(What you will do) Only the lines of the data below from the one with "May enable more" through the one with "Preparation before the procedure" are wanted. Repeat them exactly.

(Source material)
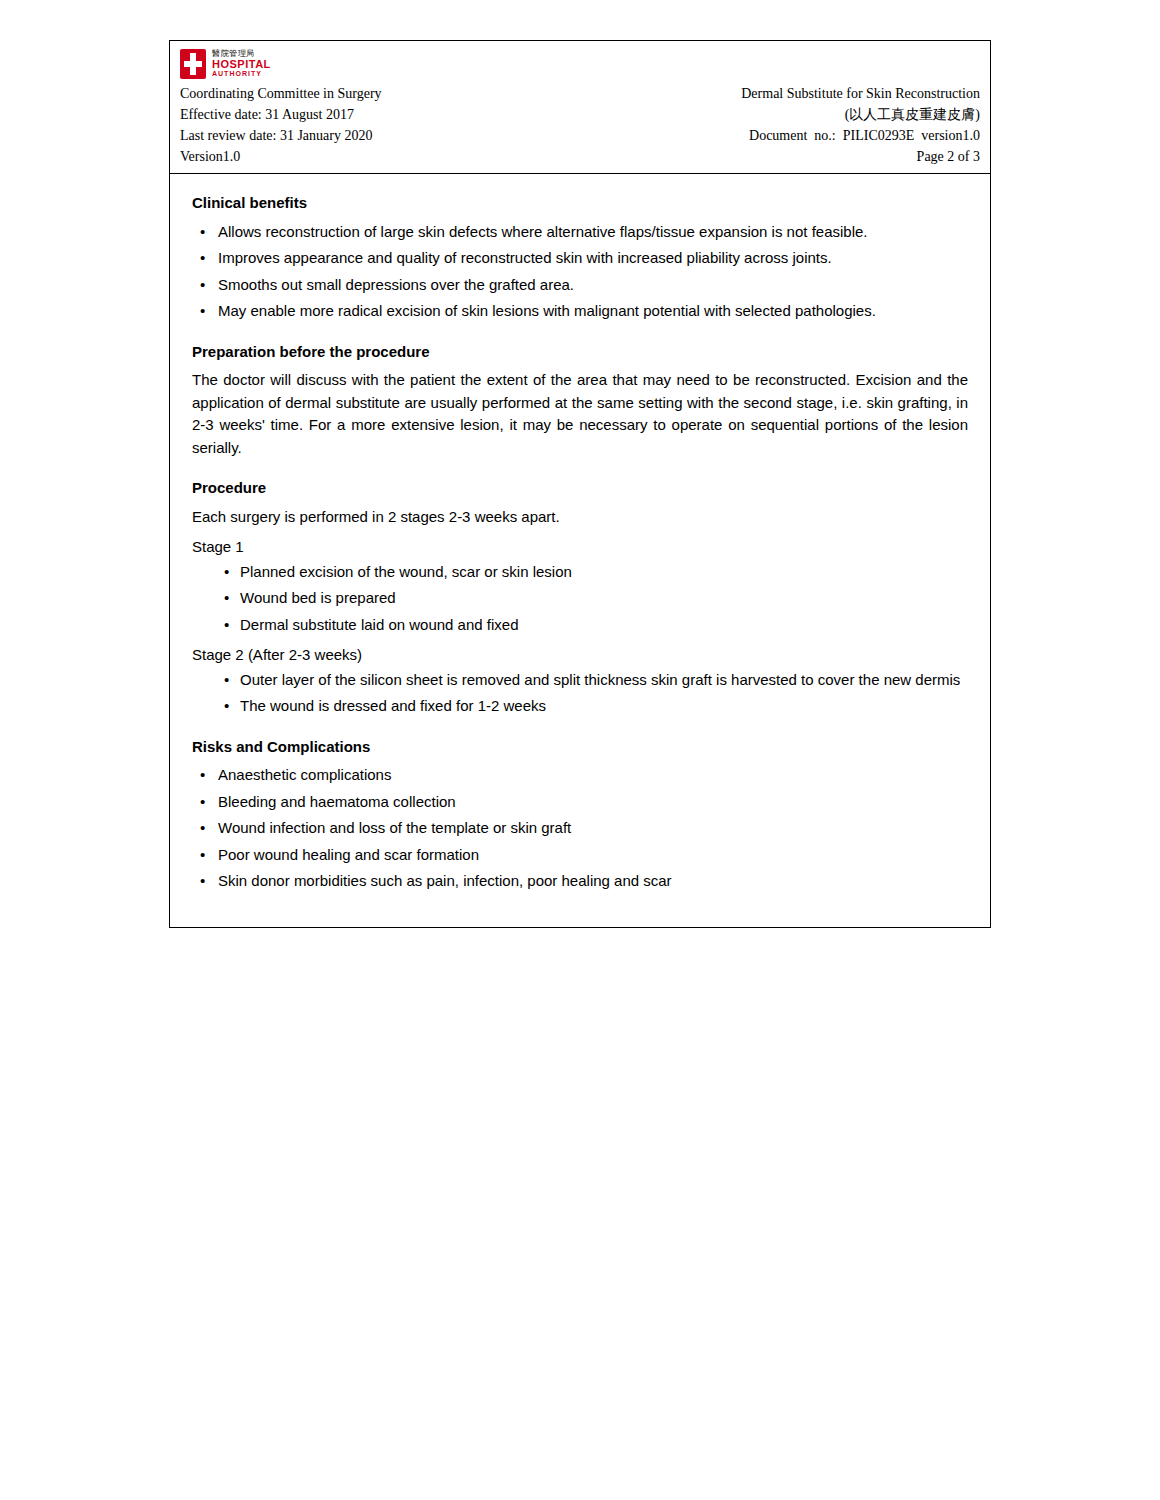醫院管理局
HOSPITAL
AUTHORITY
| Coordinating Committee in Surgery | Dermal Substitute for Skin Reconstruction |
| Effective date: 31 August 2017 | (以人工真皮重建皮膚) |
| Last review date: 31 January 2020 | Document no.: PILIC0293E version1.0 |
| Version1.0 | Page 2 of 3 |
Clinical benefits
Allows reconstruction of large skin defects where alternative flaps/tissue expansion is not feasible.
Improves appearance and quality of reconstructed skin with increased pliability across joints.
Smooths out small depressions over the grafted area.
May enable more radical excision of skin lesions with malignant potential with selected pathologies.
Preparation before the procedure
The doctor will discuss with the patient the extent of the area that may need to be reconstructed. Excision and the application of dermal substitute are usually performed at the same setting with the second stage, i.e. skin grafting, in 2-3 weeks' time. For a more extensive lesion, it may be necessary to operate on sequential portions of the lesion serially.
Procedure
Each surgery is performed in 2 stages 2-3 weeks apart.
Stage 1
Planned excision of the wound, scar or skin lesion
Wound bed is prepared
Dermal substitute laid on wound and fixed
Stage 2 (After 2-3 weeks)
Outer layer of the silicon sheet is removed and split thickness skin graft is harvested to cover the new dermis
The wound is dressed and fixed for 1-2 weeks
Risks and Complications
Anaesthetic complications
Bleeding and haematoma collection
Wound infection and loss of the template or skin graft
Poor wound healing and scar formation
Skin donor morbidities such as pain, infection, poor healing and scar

(Output for this task)
May enable more radical excision of skin lesions with malignant potential with selected pathologies.
Preparation before the procedure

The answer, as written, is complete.